Dynamiques et sclérosées

Par delà ces facteurs communs aux entreprises familiales, Bpifrance Le lab les classe en cinq modèles dont le poids diffère dans l’économie. La catégorie la plus fournie, celle de la « familiale enracinée », représente 28 % de l’échantillon de l’étude. Dans ce cas, l’entreprise se confond littéralement avec la famille. Attachée à son identité, elle met l’accent sur la continuité de l’activité historique. Vient ensuite la « familiale managériale » (20 %) : la famille qui reste au capital a ouvert l’entreprise aux compétences extérieures (dirigeant salarié, administrateurs indépendants…). Troisième catégorie, la « stratège ouverte » (18 %) : celle-ci utilise des outils de gouvernance et s’implique dans des projets novateurs. Viennent ensuite, à égalité (17 %), l’entreprise en « début de cycle familial », encore dirigée par son fondateur, et celle en « fin de cycle familial », dont la famille entend se défaire en vendant à une autre entreprise.

Selon l’analyse de Bpifrance le lab, l’entreprise « stratège ouverte » présente le profil « idéal », pour faire face aux enjeux de la transformation de l’économie, tout en conservant sa dimension propre. En effet, elle est la seule à avoir significativement structuré sa gouvernance familiale : 62 % d’entre elles disposent d’un conseil de famille, soit trois à quatre fois plus que les autres. Et elle conjugue un attachement fort à son implantation historique et à son ADN – au point d’être capable de renoncer à des projets stratégiques – avec une forte ouverture au changement. Et ce, qu’il s’agisse de son fonctionnement, par exemple en recourant à des compétences extérieures, et de ses projets qui n’excluent pas forte croissance et export. Ces entreprises sont également fortement orientées vers la RSE. Par ailleurs, ce sont également celles qui indiquent le plus nettement un désir de transmettre au sein de la famille : 83 %, contre 52 % de celle en début de cycle, 47 % des familiales managériales et 75 % de celles « enracinées ». Ce modèle-ci ressemble presque à un miroir inversé des stratèges : fermée à la nomination d’un directeur général extérieur à la famille, l’entreprise est peu tournée vers l’export et l’innovation. Elle perçoit la RSE comme une contrainte et est peu disposée à réaliser des investissements requis par l’urgence climatique.

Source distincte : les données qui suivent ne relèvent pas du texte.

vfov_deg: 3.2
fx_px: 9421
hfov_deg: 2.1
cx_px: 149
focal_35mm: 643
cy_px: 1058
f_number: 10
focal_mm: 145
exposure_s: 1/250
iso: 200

Quand grand-père ne lâche pas…

Lors de la présentation de l’étude, Caroline Poissonnier, déléguée régionale Nord de Family Business Network et directrice générale du groupe Baudelet Environnement, était venue témoigner. La société spécialiste de la collecte et du traitement des déchets dans le nord de la France et en Normandie (200 millions d’euros de chiffre d’affaires, environ 600 salariés) fait figure d’exemple emblématique d’entreprise « stratège ouverte ». Caroline Poissonnier, qui l’a reprise avec son frère, représente la « troisième génération ». « Quand nous avions cinq ans, nous faisions du vélo dans l’entreprise. Pour nous, ce n’est pas un distributeur de dividendes. L’entreprise porte le nom de mon grand-père ; elle est très enracinée dans le territoire. Mais nous avons la conviction que pour durer, il faut savoir évoluer. Nous avons des ambitions de croissance forte, toujours adaptée à nos valeurs », témoigne la jeune femme.

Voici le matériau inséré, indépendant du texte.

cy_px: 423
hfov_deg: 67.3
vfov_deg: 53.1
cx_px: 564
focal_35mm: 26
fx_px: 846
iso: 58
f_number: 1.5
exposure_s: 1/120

Elle le reconnaît, le passage de flambeau n’a rien de simple et la préparation de la transmission est essentielle. Sur ce sujet, l’entreprise avait déjà une expérience avec le passage de la génération précédente. Avec le « grand-père de 93 ans qui restait », distribuait le courrier et ses commentaires sous forme de « je n’aurais pas fait comme cela… », sapant quelque peu la position des successeurs… « Mes parents ont mal vécu ce manque de confiance. Ils ont eu l’intelligence de se dire qu’ils allaient anticiper, passer les clés », relate Caroline Poissonnier. Après une phase de transition d’une petite année, ils se sont abstenus de venir au bureau… Actuellement, l’entreprise est en train d’élaborer son projet à 2035. Encore confidentiel, il sera dévoilé aux salariés en décembre prochain. Seule certitude, « cela va marquer un tournant. Nous voulons changer d’échelle. Nous allons continuer à investir dans nos métiers qui génèrent du résultat et nous permettent de réinvestir pour explorer les autres métiers où nous voulons être demain. Nous voulons nous diversifier, mais sans mettre en danger notre indépendance financière », conclut la dirigeante.